When these arrests first took place, there was justified suspicion that the United States and Britain were attempting to remove Zimbabwean President Robert Mugabe from office. It is no secret that President George W. Bush and Prime Minister Tony Blair are close cohorts in their efforts to economically and politically destabilize Zimbabwe.

They hate President Mugabe because he has publicly sided with dispossessed Black farmers who are seeking to regain ownership of the arable lands stolen by white commercial farmers over many decades of racist colonialism.

Bush and Blair claim that Mugabe stole the presidential election in 2002 from opposition forces that the West supported both financially and politically. Observer teams from Nigeria, Namibia and South Africa, however, stated that Mugabe won a majority of the votes fair and square.

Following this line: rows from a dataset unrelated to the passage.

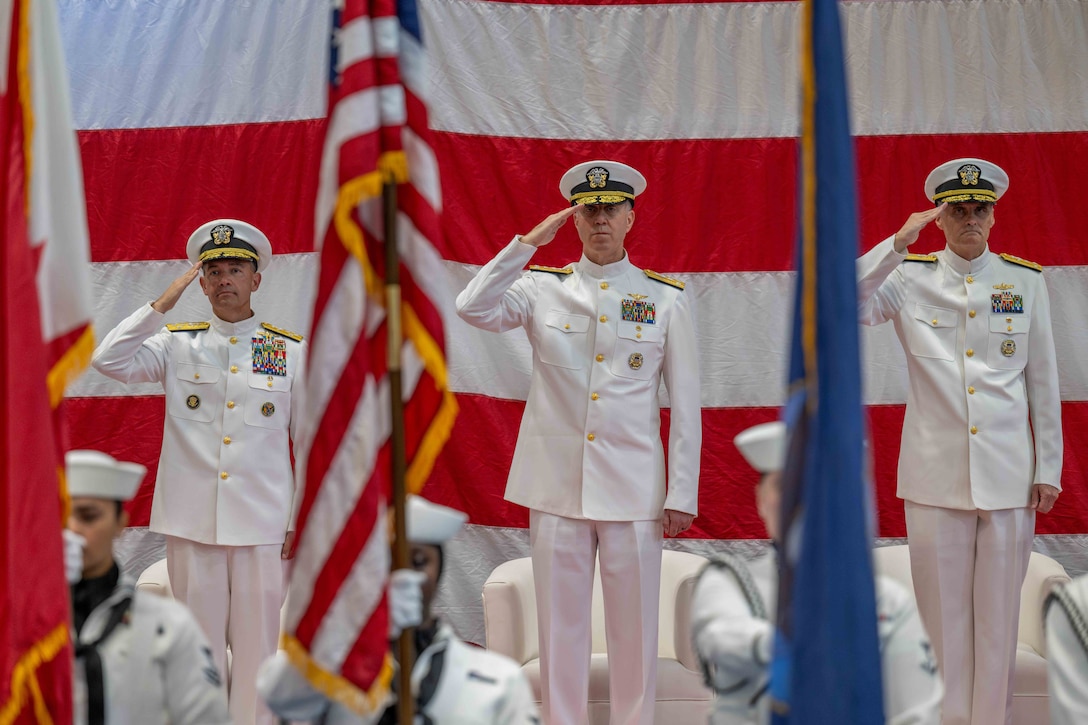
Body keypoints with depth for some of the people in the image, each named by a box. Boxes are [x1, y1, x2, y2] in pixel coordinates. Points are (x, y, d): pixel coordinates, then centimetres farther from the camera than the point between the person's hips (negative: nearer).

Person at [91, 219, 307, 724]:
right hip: (192, 527, 1)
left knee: (256, 649, 4)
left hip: (263, 527, 0)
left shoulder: (290, 351, 6)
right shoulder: (177, 346, 6)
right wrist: (164, 303, -8)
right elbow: (109, 361, -9)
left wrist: (300, 523, 2)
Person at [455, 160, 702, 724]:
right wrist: (529, 242, -13)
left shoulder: (667, 297, 4)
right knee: (561, 623, 7)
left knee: (634, 626, 5)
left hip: (633, 487, -1)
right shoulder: (543, 287, 5)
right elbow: (474, 308, -13)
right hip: (556, 483, 1)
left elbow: (686, 403, 3)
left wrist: (683, 494, -1)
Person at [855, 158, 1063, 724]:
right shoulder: (911, 278, 3)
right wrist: (898, 243, -17)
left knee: (998, 613, 5)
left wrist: (1048, 468, 6)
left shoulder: (1026, 281, 6)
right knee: (942, 612, 4)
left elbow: (1042, 381, 8)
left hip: (1008, 476, 1)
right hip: (935, 474, -1)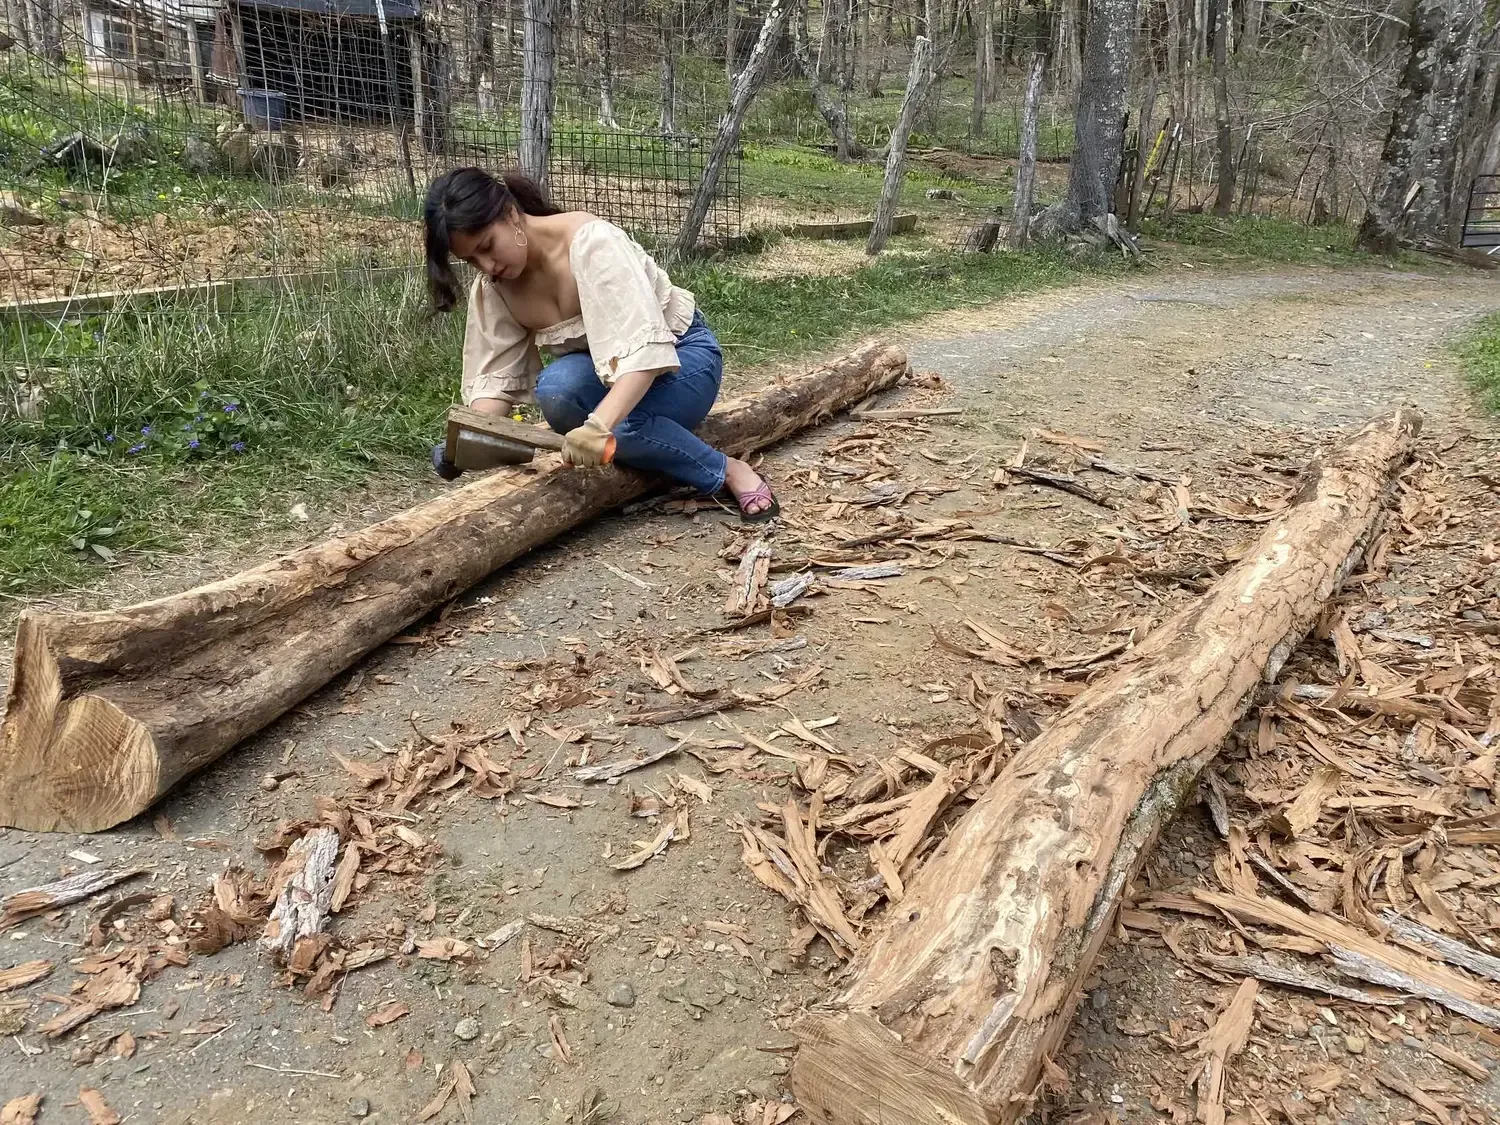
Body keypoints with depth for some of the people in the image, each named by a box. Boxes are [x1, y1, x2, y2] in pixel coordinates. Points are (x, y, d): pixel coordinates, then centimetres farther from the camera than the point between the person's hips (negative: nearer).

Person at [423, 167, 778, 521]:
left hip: (679, 352, -5)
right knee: (555, 387, -31)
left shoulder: (589, 241, -29)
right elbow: (494, 377, -9)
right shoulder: (492, 286, -8)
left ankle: (729, 471, -13)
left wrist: (599, 425, -54)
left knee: (619, 425, -37)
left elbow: (644, 347, -40)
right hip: (601, 368, 5)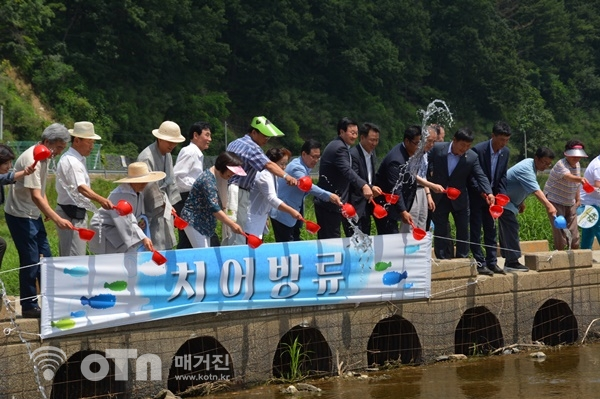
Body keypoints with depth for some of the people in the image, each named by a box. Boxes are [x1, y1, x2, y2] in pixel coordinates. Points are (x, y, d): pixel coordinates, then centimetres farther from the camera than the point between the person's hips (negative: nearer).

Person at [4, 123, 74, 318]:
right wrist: (57, 219, -36)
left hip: (33, 215, 10)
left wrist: (48, 211, 8)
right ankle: (29, 307, 3)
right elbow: (35, 196, -30)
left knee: (44, 257, 11)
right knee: (30, 261, -5)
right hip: (20, 215, -10)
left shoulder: (44, 157, 6)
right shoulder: (32, 160, -24)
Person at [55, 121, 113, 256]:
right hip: (71, 214, -11)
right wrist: (100, 200, -48)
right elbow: (81, 188, -34)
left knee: (67, 257, 14)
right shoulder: (71, 161, -19)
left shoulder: (77, 159, 15)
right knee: (75, 257, -13)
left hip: (77, 213, 11)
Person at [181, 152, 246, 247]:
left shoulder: (211, 177, 8)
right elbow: (214, 208, -28)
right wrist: (232, 224, -31)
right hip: (194, 221, -10)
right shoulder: (208, 180, -22)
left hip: (203, 222, 10)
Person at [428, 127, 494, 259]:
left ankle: (462, 258, 14)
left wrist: (488, 192, -30)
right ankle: (443, 258, 8)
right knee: (441, 229, 2)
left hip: (459, 199, 1)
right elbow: (427, 166, -1)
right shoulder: (437, 149, -13)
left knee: (463, 229, 4)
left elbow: (480, 176, -14)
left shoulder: (471, 157, -12)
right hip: (439, 197, -1)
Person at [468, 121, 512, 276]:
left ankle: (492, 262, 13)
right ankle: (479, 263, -2)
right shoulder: (478, 150, -20)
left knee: (491, 230, 9)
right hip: (476, 197, -6)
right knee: (476, 231, -4)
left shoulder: (505, 152, -1)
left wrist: (501, 194, -6)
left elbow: (502, 176, 7)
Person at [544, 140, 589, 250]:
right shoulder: (561, 165, -22)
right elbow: (569, 177, -44)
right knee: (560, 234, -11)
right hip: (555, 202, -7)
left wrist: (577, 201, 17)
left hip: (570, 203, 7)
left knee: (574, 236, 4)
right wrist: (580, 179, -63)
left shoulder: (577, 165, 4)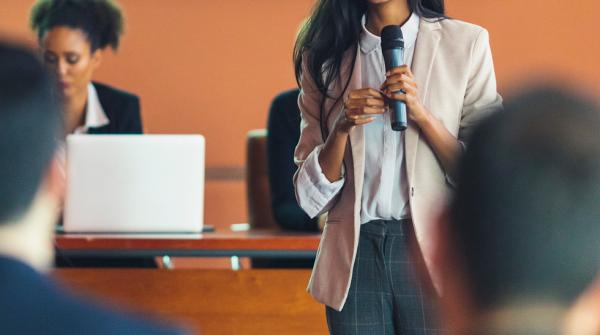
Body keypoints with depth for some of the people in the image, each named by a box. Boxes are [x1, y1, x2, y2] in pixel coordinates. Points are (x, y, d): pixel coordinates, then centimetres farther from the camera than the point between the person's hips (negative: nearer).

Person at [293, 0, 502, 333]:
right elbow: (311, 192, 5)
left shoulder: (465, 43, 0)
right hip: (355, 254, 2)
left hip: (433, 252, -2)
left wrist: (422, 115, -16)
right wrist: (342, 128, -13)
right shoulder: (325, 55, 6)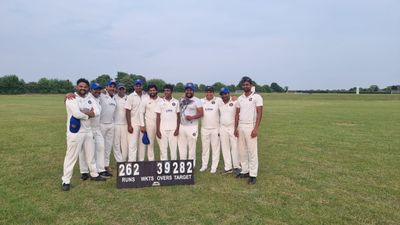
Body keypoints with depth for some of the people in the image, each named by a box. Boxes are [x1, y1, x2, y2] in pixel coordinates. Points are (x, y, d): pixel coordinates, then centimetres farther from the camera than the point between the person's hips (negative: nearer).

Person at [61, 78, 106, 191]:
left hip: (88, 130, 7)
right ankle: (66, 181, 8)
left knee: (91, 154, 18)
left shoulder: (89, 98, 9)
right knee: (71, 156, -2)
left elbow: (97, 111, -3)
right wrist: (89, 115, -10)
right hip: (75, 131, -7)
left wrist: (86, 112, -19)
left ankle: (94, 174, 33)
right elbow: (76, 114, -26)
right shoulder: (72, 98, -12)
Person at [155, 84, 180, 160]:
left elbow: (178, 116, 7)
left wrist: (177, 129, -2)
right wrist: (157, 130, -4)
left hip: (173, 129, 0)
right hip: (162, 129, 0)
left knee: (174, 149, 3)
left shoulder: (176, 102, 5)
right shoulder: (160, 102, 3)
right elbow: (158, 117, 2)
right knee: (163, 149, 4)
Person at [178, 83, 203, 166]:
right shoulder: (181, 100, 14)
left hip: (192, 127, -5)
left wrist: (192, 117, -26)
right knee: (182, 147, 9)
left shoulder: (197, 100, -4)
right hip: (181, 126, 5)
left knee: (191, 147, 0)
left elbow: (201, 113, -10)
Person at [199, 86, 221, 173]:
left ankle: (214, 167, 12)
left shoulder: (218, 100, -1)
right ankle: (204, 165, 21)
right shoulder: (201, 101, 6)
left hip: (215, 128, -2)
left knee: (215, 148, 3)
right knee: (204, 148, 11)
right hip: (204, 128, 2)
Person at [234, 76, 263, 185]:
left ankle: (253, 175, 3)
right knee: (242, 150, 10)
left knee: (252, 151, -3)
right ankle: (245, 171, 20)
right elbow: (237, 114, 13)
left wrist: (256, 128, -17)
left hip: (250, 126, -6)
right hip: (240, 126, 6)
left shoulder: (256, 97, -6)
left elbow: (259, 113, -10)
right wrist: (236, 128, 5)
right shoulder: (240, 98, 11)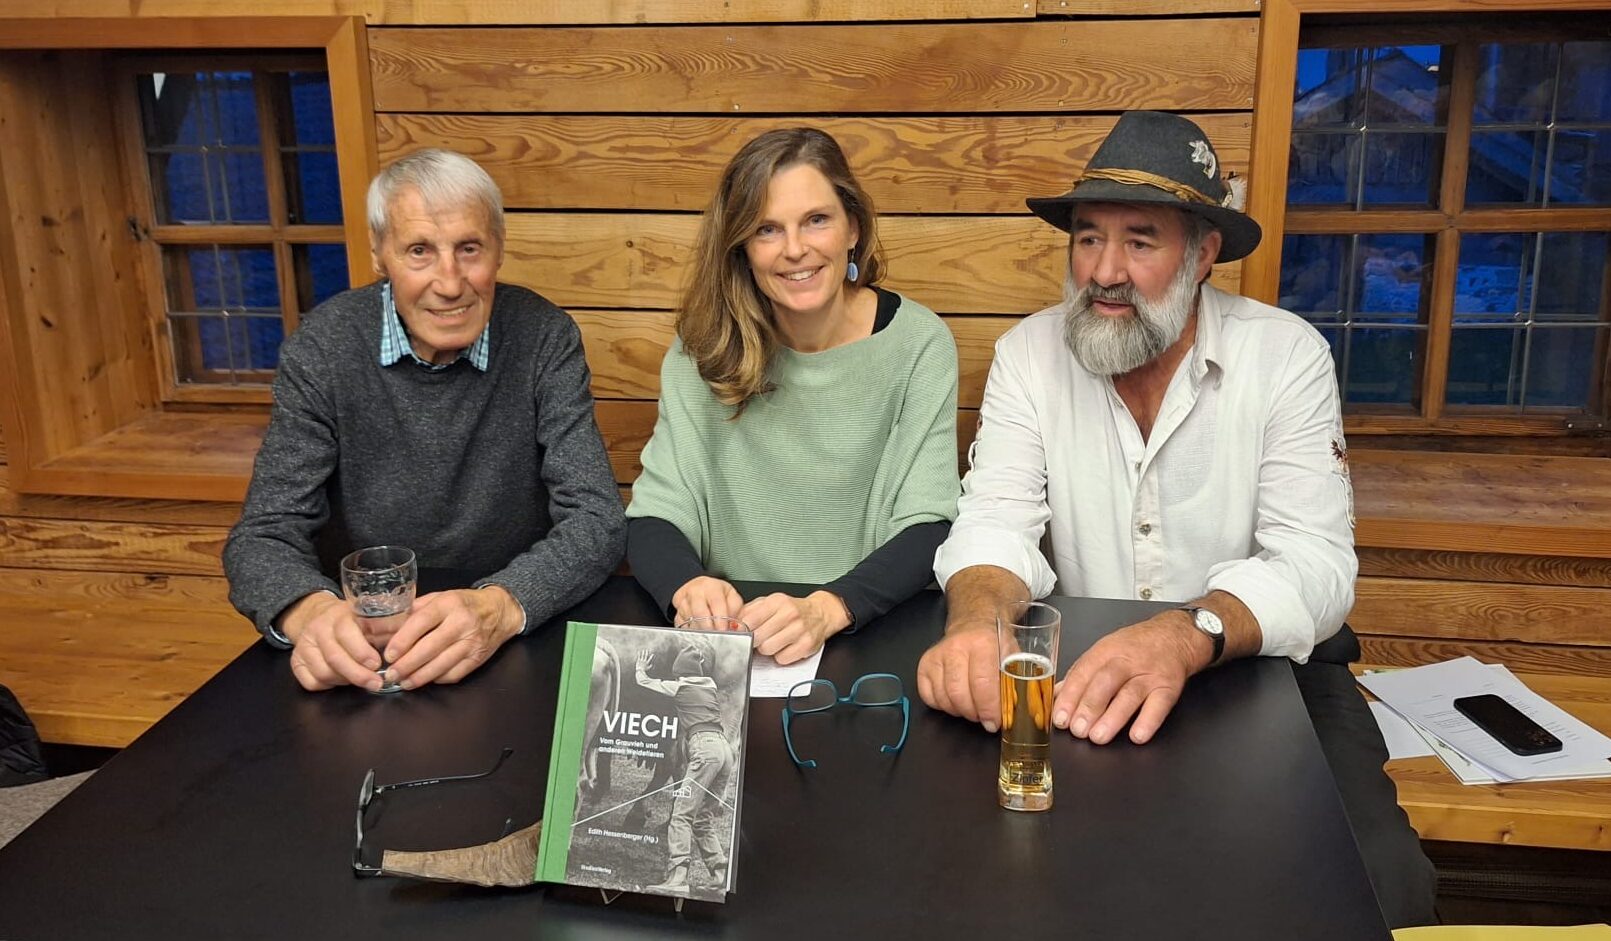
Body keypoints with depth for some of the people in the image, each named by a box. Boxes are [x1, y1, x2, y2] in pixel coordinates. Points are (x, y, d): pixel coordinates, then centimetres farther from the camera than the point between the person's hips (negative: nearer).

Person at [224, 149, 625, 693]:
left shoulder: (544, 338, -9)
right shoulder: (322, 348, -7)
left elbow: (597, 521, -13)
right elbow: (263, 537, -7)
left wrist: (500, 607, -33)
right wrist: (309, 611, -31)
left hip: (518, 642, -2)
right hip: (363, 648, 2)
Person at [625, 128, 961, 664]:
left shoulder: (917, 344, -4)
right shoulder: (704, 349, 0)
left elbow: (927, 529, -9)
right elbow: (654, 518, -1)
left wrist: (825, 610, -28)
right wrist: (688, 588, -24)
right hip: (730, 636, 2)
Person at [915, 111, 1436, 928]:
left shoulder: (1287, 356, -10)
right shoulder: (1029, 355, -3)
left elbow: (1314, 569, -19)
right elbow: (996, 522, -12)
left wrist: (1186, 634, -40)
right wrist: (976, 616, -37)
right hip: (1083, 672, 1)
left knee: (1382, 880, -23)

Why were the mercenaries targeting a small country like Equatorial Guinea? Certainly one reason is that the imperialist secret agencies felt they could take advantage of the geopolitical situation. But the motive lies in the greedy nature of imperialism.

OIL, OIL AND MORE OIL

EG is one of the poorest countries in Africa and the world. It was a colonial possession of Spain for 190 years until its formal independence in 1968. Its population is less than 500,000; life expectancy is 50 years for women and 48 for men. The average yearly income is $700. (World Bank, 2001)

EG's territory includes the island of Bioko off the coast of neighboring Cameroon. Its capital, Malabo, is located there. Large deposits of oil and natural gas were discovered off Bioko during the mid-1990s. As a result, EG has become the third-biggest producer of oil in Africa, after Nigeria and Angola.

The abundance of oil has meant very little for the people of EG. In fact, as in the rest of Africa, the minerals and wealth are being sucked out by Western multinational corporations headquartered in the large imperialist countries.

The theft of Africa's natural resources under colonialism and now neocolonialism—in which these countries' economies are controlled through debt and “structural adjustment” programs devised by the International Monetary Fund and World Bank—has kept this long-suffering continent from economic development and, along with it, true independence.

The biggest exploiters of EG's oil are all U.S. companies: ExxonMobil, Chevron Texaco and the Houston-based Mara thon Oil. The United States buys 28 percent of the country's exports—mostly petroleum products. Spain buys 25 percent. (allAfrica.com, March 12)

The imperialists could not care less that the majority of the 600 million people on the African continent suffer from poverty, HIV/AIDS, civil wars and illiteracy. Any government corruption and mismanagement stem from having local economies undermined and destroyed by imperialist greed for profits.

Right now, the Pentagon is sending troops into all parts of Africa, especially the north and west, under the pretext of fighting al-Qaeda and “terrorism.” In truth, the most important reason is to protect the economic domination of U.S. foreign capital against its rivals in Europe and Japan.

Whether through open colonialism or setting up neocolonial puppet states, today's imperialist powers got rich through the plunder and super-exploitation of Africa as well as Latin America, Asia, the Middle East and the Caribbean. The masses in those developing countries need international, revolutionary solidarity from the workers in the imperialist centers, especially through the demand that the exploiters pay long-overdue reparations for their theft.